-- START OF Data for this task --

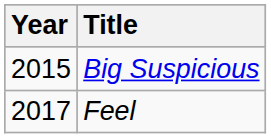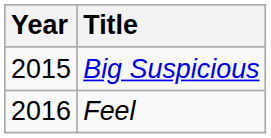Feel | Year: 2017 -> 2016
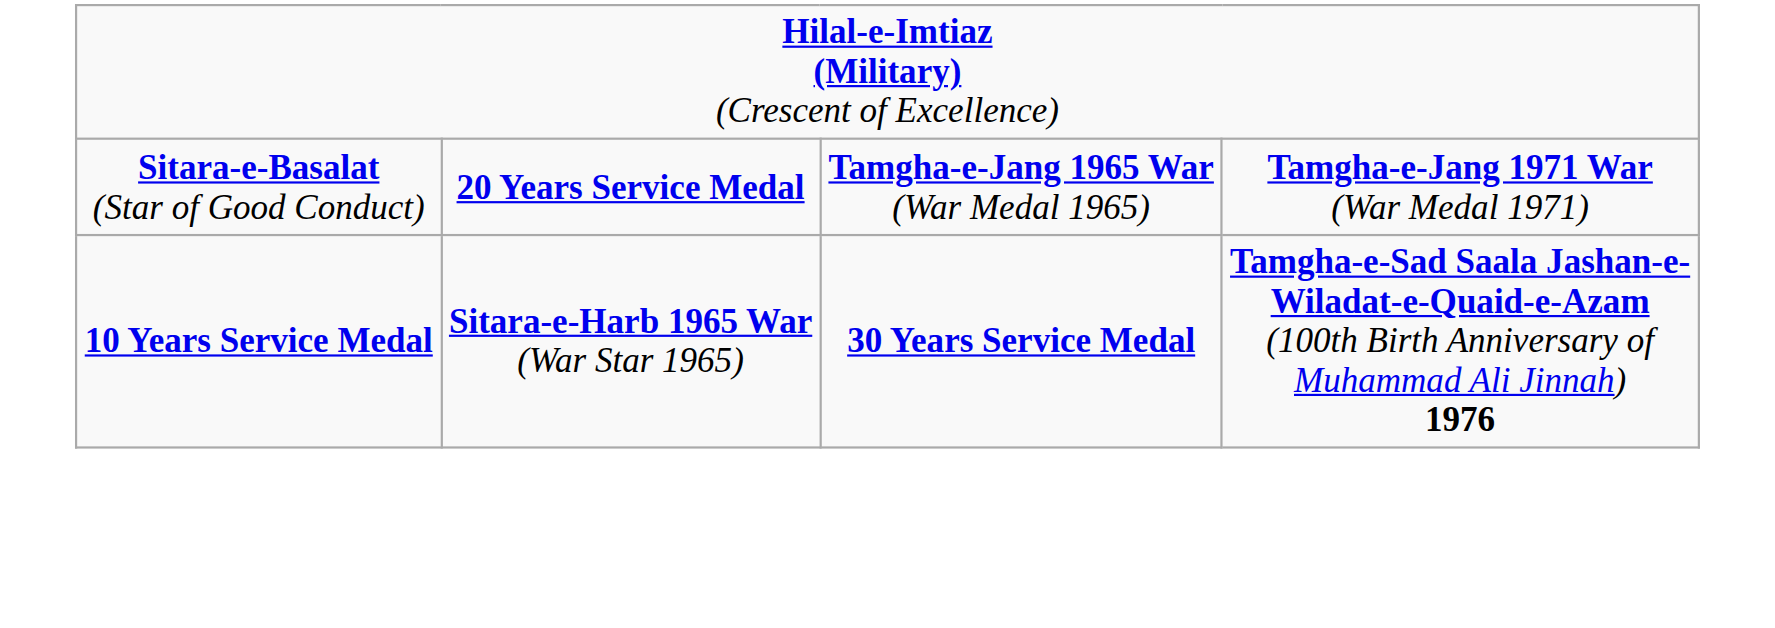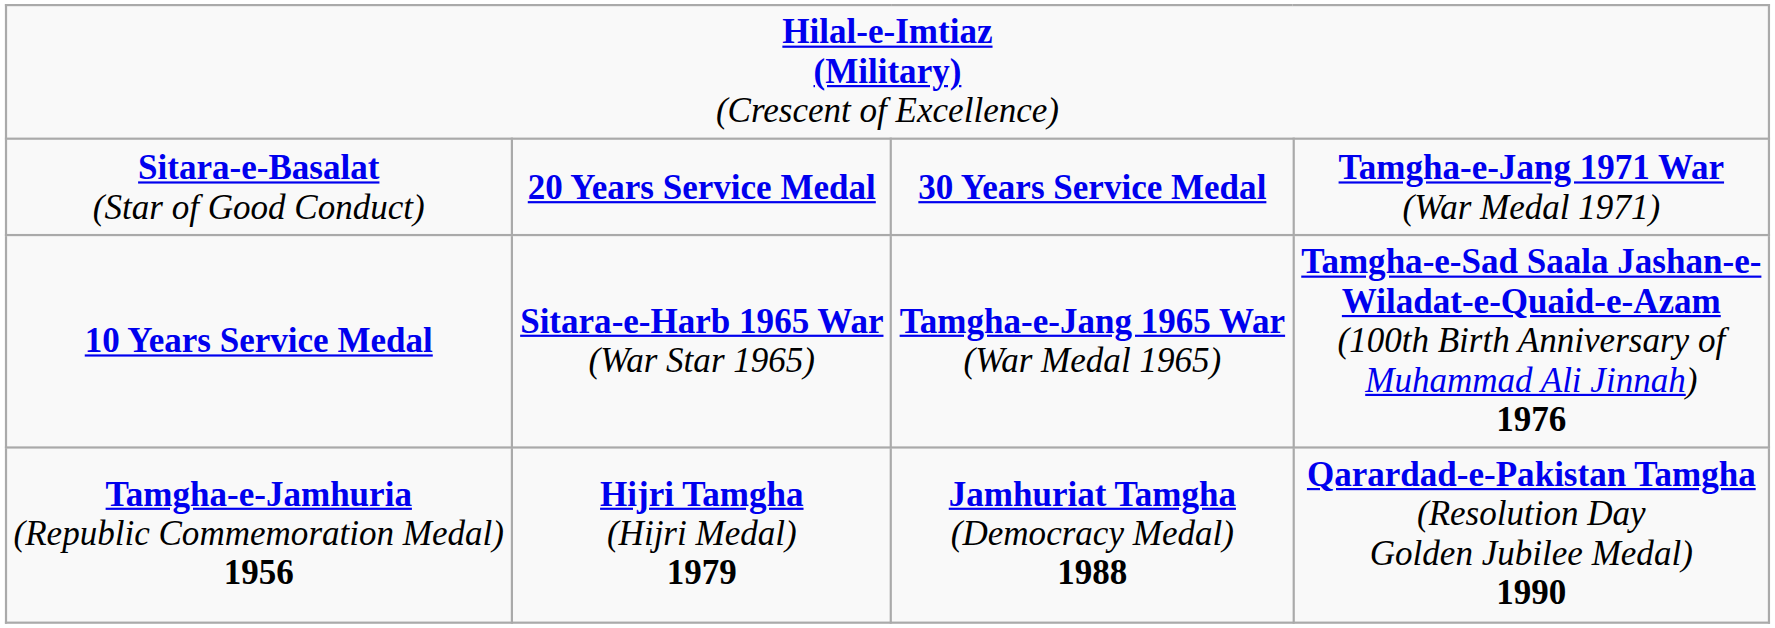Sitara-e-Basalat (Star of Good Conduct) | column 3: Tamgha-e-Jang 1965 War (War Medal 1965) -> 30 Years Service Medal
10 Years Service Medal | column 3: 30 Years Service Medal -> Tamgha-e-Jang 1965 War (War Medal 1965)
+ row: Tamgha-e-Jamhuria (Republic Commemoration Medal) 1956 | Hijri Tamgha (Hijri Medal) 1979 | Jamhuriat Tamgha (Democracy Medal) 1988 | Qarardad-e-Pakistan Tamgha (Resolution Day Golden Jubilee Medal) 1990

-- END OF Data for this task --
-- START OF Data for this task --

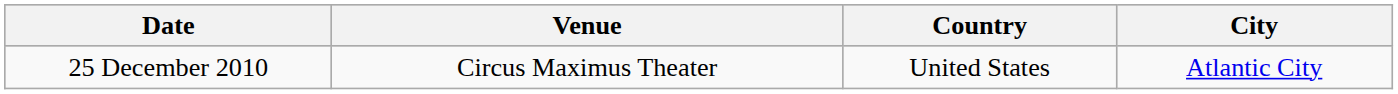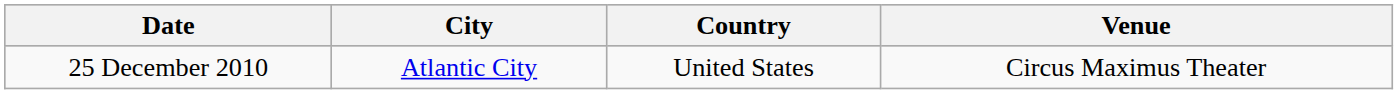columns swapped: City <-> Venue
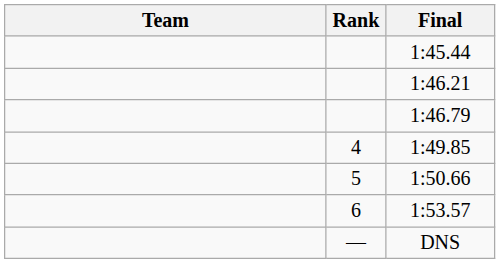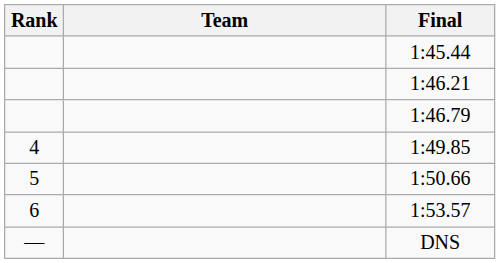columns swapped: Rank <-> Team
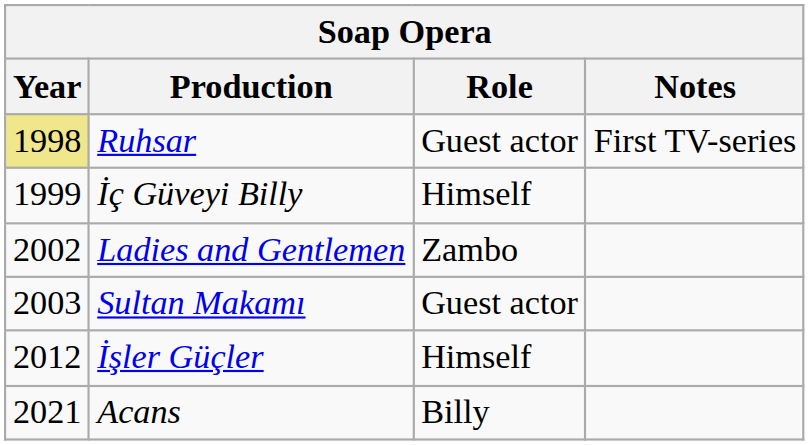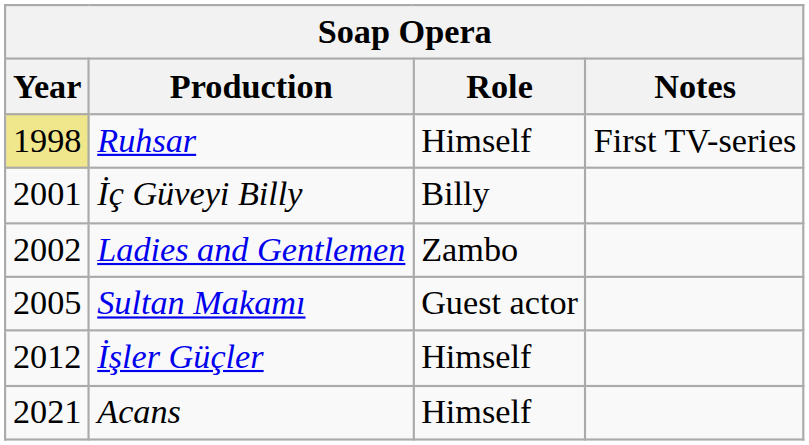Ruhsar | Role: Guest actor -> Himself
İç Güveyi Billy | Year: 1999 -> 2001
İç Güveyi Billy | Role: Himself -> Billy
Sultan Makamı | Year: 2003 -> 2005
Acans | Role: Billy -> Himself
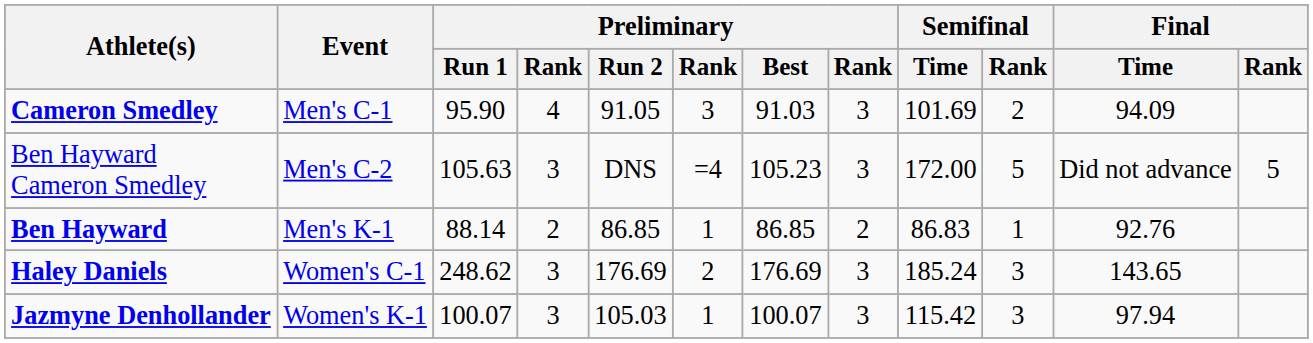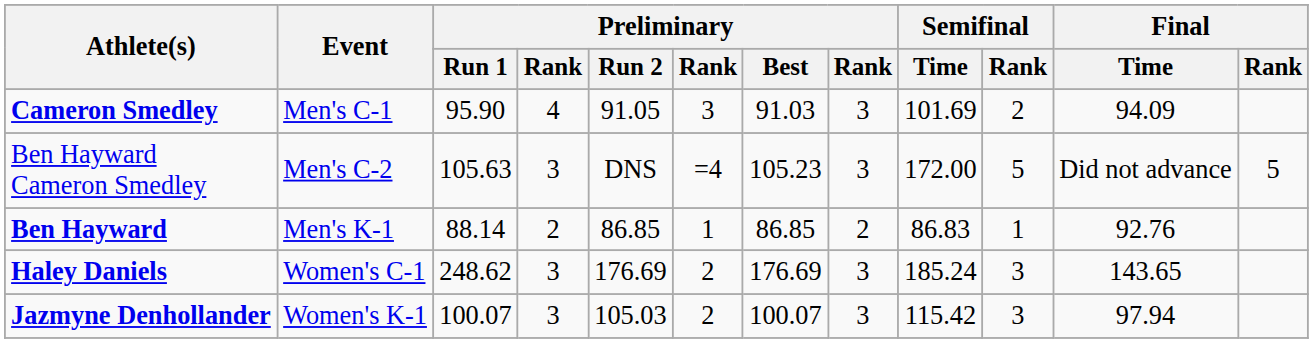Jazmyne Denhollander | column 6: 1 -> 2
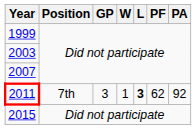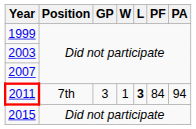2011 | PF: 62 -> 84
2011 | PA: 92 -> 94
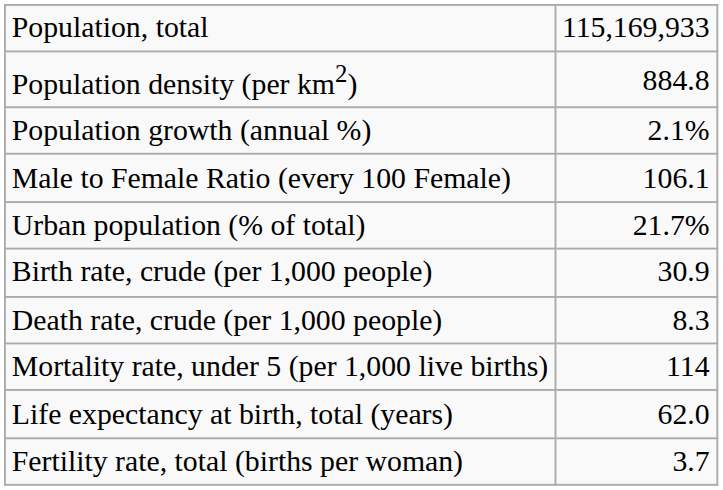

-- END OF Data for this task --

**Instructions for the task:**
Can you give back, word for word, the lines between the one holding "Feel | Year: 2017 -> 2016" and the one holding "Jubilee Medal) 1990", inclusive, leaving the pictures out?

**Worked solution:**
Feel | Year: 2017 -> 2016
Sitara-e-Basalat (Star of Good Conduct) | column 3: Tamgha-e-Jang 1965 War (War Medal 1965) -> 30 Years Service Medal
10 Years Service Medal | column 3: 30 Years Service Medal -> Tamgha-e-Jang 1965 War (War Medal 1965)
+ row: Tamgha-e-Jamhuria (Republic Commemoration Medal) 1956 | Hijri Tamgha (Hijri Medal) 1979 | Jamhuriat Tamgha (Democracy Medal) 1988 | Qarardad-e-Pakistan Tamgha (Resolution Day Golden Jubilee Medal) 1990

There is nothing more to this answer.